St John's College was founded in 1555 by the Master of the Merchant Taylors' Company in London, Sir Thomas White, using the premises of St Bernard's College, itself founded in 1437 by Henry Chichele, Archbishop of Canterbury, for Cistercian monks studying at Oxford University. The Cistercian college was suppressed in 1536. St John's was the first Oxford college to be founded by a merchant. Alumni include Archbishop Laud, Jane Austen's father, A E Housman, Robert Graves, Kingsley Amis, Philip Larkin and former Prime Minister, Tony Blair. The buildings date from the 15th century.
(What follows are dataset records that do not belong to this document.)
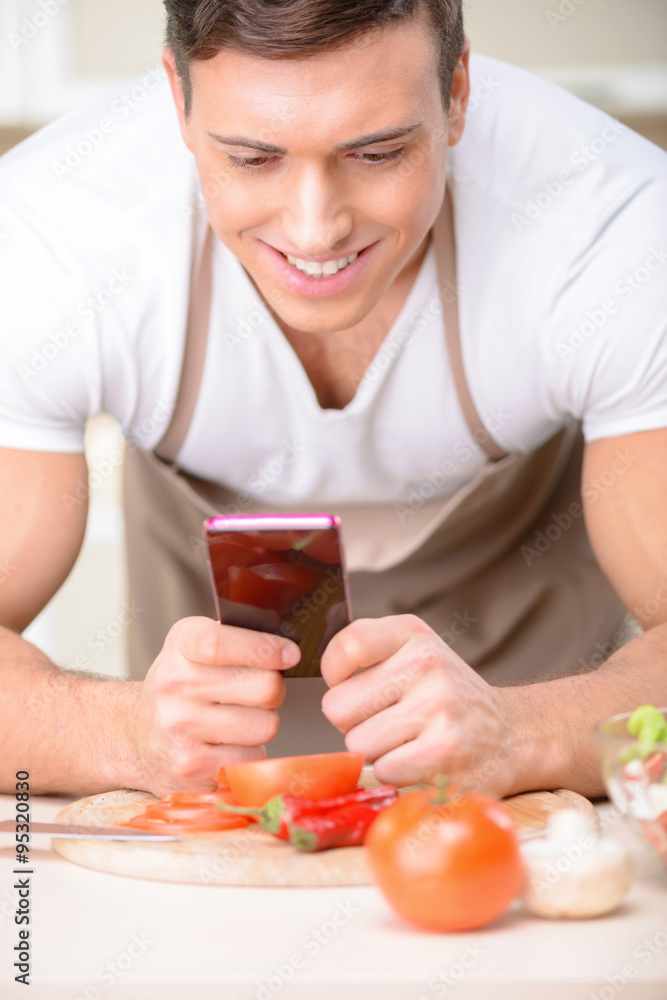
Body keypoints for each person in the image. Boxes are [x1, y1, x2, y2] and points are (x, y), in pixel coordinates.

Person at [0, 0, 665, 800]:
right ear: (177, 97)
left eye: (377, 153)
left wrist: (521, 735)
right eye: (252, 158)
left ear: (457, 91)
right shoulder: (49, 237)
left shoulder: (615, 231)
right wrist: (119, 734)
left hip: (528, 692)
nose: (316, 231)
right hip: (210, 723)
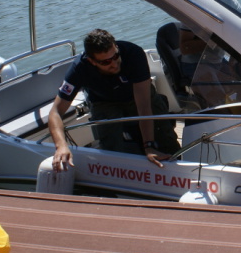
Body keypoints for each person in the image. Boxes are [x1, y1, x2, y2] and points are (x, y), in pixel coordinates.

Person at [48, 29, 170, 172]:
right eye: (106, 62)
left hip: (137, 95)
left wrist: (149, 146)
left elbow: (143, 105)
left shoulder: (133, 53)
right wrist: (61, 146)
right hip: (104, 102)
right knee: (112, 149)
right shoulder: (79, 69)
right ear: (91, 61)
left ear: (116, 47)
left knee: (166, 141)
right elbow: (55, 112)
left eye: (115, 56)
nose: (114, 64)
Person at [179, 0, 241, 80]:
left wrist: (232, 63)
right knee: (228, 89)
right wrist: (217, 41)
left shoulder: (233, 5)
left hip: (219, 60)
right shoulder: (194, 7)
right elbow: (185, 47)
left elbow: (238, 38)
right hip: (195, 64)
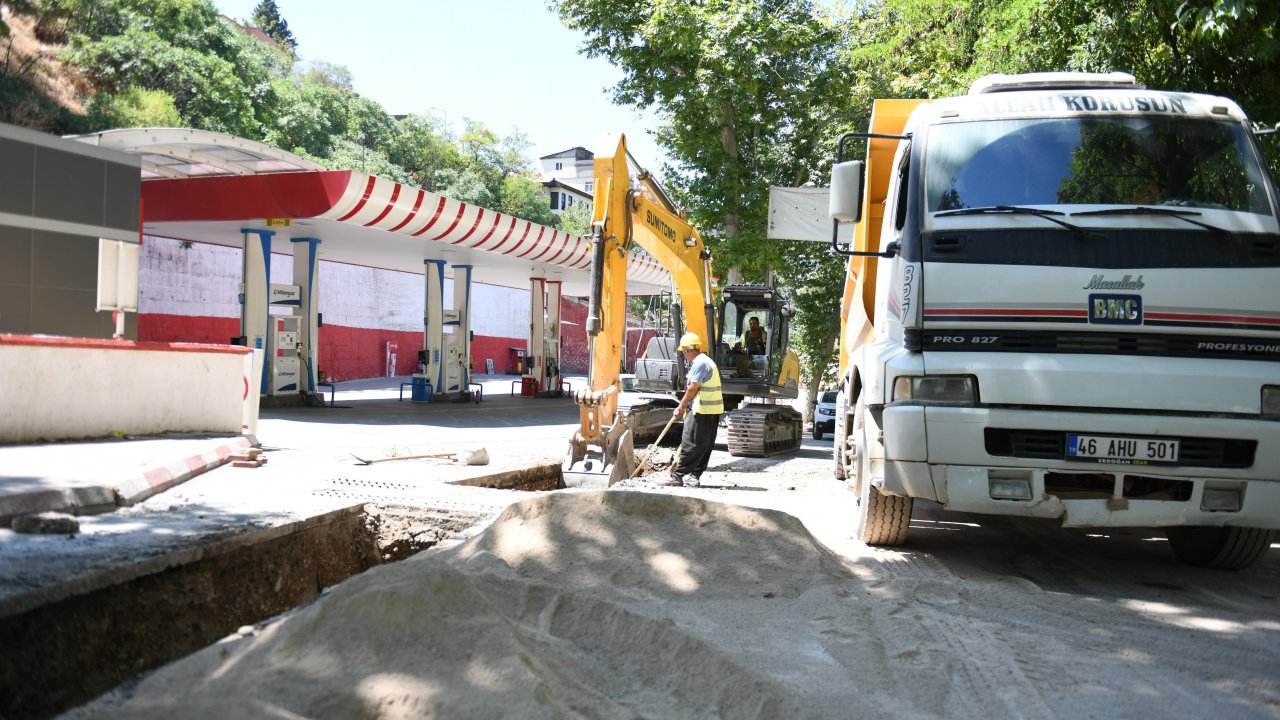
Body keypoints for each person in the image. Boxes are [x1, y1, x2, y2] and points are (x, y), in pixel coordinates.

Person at [667, 332, 723, 487]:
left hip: (701, 410)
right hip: (712, 410)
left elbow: (692, 389)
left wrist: (681, 406)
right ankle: (694, 475)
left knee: (690, 442)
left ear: (686, 351)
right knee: (705, 444)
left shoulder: (699, 363)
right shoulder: (708, 361)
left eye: (684, 353)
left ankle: (678, 475)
The Chapel was originally consecrated in 1530. The Library dates from the 16th century and holds over 200 medieval manuscripts, 20,000 books printed before 1850, several Middle Eastern manuscripts dating back to the 14th century, 200 modern manuscripts, and important collections of papers and books owned by figures such as Robert Graves, A E Housman and Spike Milligan.
Parts of the college are open to the public at particular times. Check the college website for details.
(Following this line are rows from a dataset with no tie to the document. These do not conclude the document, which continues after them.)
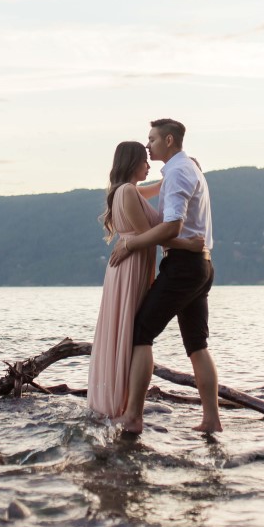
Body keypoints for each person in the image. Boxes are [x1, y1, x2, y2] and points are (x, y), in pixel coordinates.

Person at [109, 118, 222, 435]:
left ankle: (132, 416)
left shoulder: (177, 172)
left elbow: (173, 225)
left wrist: (131, 242)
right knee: (197, 344)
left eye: (153, 139)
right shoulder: (186, 169)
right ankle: (211, 420)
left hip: (185, 266)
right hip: (200, 265)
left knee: (142, 332)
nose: (148, 145)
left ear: (169, 140)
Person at [87, 140, 202, 420]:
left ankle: (123, 400)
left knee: (129, 330)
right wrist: (186, 245)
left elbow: (161, 188)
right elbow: (147, 235)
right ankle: (121, 405)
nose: (148, 165)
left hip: (133, 263)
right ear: (132, 162)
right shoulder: (127, 191)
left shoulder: (129, 191)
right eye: (144, 160)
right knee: (133, 332)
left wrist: (189, 170)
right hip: (131, 265)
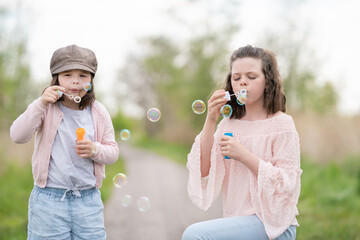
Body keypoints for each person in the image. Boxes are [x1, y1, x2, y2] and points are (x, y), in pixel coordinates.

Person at [183, 45, 302, 240]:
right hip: (238, 223)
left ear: (267, 81)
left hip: (273, 224)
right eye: (236, 78)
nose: (242, 83)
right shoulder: (227, 125)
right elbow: (204, 171)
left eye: (251, 77)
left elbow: (287, 185)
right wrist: (211, 119)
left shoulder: (282, 124)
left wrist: (244, 155)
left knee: (196, 235)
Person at [10, 44, 119, 240]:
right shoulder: (45, 107)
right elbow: (17, 136)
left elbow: (113, 152)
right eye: (67, 75)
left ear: (91, 80)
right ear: (56, 78)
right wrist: (41, 103)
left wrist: (95, 149)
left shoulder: (99, 112)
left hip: (88, 201)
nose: (75, 81)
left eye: (83, 75)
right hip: (49, 201)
Trinity College was founded by Henry VIII in 1546, combining two earlier colleges, Michaelhouse and King’s Hall, and has the largest court in Oxbridge. Michaelhouse had existed since 1324; King’s Hall had been established by Edward II in 1317 and refounded by Edward III in 1337. Trinity’s flag, flown on special occasions, has as its design the royal standard of Edward III. The oldest parts of the college are medieval, including the range behind the Clock Tower. The Great Gate was built at the beginning of the 16th century. The 17th century Wren Library, designed by Sir Christopher Wren, contains treasures that include 8th century copy of the Epistles of St Paul, works by Isaac Newton and the manuscript of Winnie the Pooh.
Famous alumni include Francis Bacon, John Dryden, Isaac Newton, Lord Byron, Alfred Tennyson, Earl Grey, Ernest Rutherford, Vaughn Williams, G M Trevelyan, Bertrand Russell, Ludwig Wittgenstein, AA Milne, Kim Philby, Guy Burgess, Anthony Blunt, Jawaharlal Nehru, Nicholas Monsarrat Antony Gormley, Eddie Redmayne and Prince Charles.